SESTO FIORENTINO – E’ ufficiale: si ferma la macchina dell’inceneritore. Dopo le notizie già apparse sulla stampa nei giorni scorsi, il sindaco ha comunicato all’inizio della seduta del Consiglio, tutt’ora in corso, che la Giunta ha deciso la sospensione di ogni azione volta alla realizzazione dell’impianto di termovalorizzazione sul territorio di Sesto.

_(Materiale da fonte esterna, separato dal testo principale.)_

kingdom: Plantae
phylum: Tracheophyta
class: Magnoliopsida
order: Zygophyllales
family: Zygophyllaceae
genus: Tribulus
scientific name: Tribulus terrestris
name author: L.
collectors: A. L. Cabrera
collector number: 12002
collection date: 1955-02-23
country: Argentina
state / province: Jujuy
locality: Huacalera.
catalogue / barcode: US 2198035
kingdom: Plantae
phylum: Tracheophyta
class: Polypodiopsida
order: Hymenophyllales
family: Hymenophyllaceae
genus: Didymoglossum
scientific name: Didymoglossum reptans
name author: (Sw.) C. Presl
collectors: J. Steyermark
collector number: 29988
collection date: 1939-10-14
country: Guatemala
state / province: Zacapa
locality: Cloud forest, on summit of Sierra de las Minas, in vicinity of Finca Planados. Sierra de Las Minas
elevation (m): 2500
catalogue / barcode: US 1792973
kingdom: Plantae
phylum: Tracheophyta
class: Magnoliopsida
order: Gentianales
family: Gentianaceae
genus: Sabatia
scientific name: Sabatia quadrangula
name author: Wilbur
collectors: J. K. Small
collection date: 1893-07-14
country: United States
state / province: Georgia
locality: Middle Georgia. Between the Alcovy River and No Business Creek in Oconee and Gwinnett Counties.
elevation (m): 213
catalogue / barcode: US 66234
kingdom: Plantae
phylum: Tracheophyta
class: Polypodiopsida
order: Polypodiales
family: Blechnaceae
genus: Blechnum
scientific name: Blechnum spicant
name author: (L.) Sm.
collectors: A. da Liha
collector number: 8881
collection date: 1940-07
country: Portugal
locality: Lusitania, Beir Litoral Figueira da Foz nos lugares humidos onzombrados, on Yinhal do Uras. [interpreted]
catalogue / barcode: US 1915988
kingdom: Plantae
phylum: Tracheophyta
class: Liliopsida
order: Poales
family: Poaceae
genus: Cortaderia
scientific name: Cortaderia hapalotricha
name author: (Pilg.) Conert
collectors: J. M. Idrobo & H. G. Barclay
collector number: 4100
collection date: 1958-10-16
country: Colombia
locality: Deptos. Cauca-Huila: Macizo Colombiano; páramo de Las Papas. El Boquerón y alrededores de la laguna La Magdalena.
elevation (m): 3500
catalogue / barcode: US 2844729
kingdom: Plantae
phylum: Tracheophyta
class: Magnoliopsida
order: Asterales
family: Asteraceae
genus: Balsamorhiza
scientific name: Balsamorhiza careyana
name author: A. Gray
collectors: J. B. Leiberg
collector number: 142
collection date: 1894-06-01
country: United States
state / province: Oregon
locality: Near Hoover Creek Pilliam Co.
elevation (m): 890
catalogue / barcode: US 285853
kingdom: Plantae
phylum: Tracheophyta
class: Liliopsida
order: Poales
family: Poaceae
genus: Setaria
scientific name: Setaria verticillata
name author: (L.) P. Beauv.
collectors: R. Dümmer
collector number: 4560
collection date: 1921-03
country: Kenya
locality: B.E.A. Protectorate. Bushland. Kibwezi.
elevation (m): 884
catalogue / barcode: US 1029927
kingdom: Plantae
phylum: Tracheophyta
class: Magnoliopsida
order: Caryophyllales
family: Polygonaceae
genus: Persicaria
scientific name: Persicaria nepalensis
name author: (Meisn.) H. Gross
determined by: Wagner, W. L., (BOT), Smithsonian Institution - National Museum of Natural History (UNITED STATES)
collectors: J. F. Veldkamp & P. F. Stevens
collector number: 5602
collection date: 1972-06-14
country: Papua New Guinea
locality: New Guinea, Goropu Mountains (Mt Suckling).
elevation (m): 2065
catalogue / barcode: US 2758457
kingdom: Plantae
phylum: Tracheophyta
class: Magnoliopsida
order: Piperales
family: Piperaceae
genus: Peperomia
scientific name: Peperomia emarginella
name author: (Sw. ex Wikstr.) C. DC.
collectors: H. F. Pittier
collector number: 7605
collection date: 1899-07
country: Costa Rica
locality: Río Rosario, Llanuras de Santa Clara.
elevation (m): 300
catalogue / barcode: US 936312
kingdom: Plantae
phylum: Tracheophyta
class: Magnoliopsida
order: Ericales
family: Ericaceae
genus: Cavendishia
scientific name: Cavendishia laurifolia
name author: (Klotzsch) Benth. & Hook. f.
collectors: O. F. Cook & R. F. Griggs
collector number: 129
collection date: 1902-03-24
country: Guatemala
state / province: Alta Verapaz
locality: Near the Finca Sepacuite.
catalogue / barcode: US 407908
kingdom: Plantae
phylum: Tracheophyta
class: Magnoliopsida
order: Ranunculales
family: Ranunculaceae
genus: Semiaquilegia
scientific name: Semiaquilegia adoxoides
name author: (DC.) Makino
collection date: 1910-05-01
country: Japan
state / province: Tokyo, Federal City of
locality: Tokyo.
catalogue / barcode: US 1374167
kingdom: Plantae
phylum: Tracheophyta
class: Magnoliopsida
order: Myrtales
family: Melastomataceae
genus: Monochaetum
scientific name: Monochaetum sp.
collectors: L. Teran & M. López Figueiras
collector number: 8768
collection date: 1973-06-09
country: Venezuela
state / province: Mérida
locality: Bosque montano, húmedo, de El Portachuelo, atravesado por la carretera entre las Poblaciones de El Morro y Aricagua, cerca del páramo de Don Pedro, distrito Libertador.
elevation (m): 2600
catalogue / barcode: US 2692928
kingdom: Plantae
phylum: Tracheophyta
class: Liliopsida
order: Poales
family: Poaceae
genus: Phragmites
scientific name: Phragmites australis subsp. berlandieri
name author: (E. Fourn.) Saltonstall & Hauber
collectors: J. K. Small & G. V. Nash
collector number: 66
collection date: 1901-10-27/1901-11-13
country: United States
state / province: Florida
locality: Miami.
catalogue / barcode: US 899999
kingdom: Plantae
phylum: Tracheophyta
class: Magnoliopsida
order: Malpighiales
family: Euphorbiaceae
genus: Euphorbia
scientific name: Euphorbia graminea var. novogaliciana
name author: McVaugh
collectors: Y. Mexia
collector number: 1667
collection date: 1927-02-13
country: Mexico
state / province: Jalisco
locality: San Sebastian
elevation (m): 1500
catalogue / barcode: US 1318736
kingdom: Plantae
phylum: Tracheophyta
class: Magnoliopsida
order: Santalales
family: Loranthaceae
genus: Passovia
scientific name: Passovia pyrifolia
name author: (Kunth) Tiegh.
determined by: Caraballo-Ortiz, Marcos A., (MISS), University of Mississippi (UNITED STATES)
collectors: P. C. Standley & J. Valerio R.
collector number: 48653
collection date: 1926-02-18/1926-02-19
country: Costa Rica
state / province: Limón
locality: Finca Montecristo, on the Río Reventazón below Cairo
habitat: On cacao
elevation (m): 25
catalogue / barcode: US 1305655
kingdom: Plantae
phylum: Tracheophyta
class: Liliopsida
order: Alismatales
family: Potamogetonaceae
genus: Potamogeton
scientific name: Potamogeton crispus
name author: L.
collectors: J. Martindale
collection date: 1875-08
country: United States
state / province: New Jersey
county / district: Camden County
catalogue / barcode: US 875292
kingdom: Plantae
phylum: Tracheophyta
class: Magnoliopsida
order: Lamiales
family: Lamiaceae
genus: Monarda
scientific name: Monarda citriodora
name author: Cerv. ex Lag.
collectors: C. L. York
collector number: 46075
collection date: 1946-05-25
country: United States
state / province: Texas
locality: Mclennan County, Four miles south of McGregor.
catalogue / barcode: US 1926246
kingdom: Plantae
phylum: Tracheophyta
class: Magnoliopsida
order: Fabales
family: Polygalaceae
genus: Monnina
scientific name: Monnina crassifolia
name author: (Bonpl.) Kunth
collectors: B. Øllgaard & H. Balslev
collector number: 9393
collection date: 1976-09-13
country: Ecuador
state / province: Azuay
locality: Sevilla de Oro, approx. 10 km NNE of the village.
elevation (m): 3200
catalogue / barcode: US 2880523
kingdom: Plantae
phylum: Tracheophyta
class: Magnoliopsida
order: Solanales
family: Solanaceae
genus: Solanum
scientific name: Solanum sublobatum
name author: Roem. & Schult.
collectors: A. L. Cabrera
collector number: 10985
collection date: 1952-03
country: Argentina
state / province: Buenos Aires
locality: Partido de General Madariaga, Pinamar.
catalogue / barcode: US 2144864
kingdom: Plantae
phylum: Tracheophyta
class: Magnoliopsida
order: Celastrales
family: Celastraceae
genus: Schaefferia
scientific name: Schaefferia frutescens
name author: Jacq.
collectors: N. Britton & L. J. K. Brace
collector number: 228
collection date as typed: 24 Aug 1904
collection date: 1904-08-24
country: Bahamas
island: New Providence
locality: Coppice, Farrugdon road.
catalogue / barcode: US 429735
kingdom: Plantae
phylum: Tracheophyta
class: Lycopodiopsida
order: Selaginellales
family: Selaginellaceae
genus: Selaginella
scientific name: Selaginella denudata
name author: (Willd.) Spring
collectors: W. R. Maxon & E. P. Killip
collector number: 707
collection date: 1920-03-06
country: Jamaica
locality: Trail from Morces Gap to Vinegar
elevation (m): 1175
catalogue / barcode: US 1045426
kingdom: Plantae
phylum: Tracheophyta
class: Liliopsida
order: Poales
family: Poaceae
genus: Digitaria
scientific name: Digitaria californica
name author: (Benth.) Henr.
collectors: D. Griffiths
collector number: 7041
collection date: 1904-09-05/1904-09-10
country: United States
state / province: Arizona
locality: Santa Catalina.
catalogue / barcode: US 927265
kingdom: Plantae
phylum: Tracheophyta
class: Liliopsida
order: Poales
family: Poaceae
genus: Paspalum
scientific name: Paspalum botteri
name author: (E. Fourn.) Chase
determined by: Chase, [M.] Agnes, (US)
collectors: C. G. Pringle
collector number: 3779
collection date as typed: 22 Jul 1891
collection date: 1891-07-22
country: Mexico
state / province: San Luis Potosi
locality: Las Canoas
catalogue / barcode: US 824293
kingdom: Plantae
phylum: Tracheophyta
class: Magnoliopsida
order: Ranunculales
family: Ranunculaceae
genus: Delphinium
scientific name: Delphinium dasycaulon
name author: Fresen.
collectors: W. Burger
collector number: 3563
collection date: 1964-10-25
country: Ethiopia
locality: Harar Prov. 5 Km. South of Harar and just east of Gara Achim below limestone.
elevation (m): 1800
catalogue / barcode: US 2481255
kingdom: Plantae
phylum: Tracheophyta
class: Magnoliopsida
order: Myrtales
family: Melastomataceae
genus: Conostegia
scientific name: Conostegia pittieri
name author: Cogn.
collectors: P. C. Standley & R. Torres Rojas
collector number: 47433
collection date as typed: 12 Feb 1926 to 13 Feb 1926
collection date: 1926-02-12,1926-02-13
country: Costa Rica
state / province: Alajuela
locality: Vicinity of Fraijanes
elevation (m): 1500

“Non si tratta di bizze o di ricatti – ha dichiarato Camilla Sanquerin parlando a nome del gruppo Pd – ma di una decisione volta a salvaguardare il territorio. Gli accordi si basavano su un equilibrio che è stato rotto”. Soddisfazione è stata espressa da Lorenzo Falchi (Sel – in maggioranza) e da alcuni esponenti di minoranza (Massimo Doni – Rifondazione e Massimo Ferrucci (Ds). Preoccupazione invece negli interventi di Silvana Giovannini (Udc), per la rimessa in discussione e l’ennesimo procrastino della decisione, e di Giandomenico Salvetti (Pdl) che ha invece accusato l’amministrazione di fare davvero “le bizze” e di seguire la “solita logica comunista del ricatto”. F.G.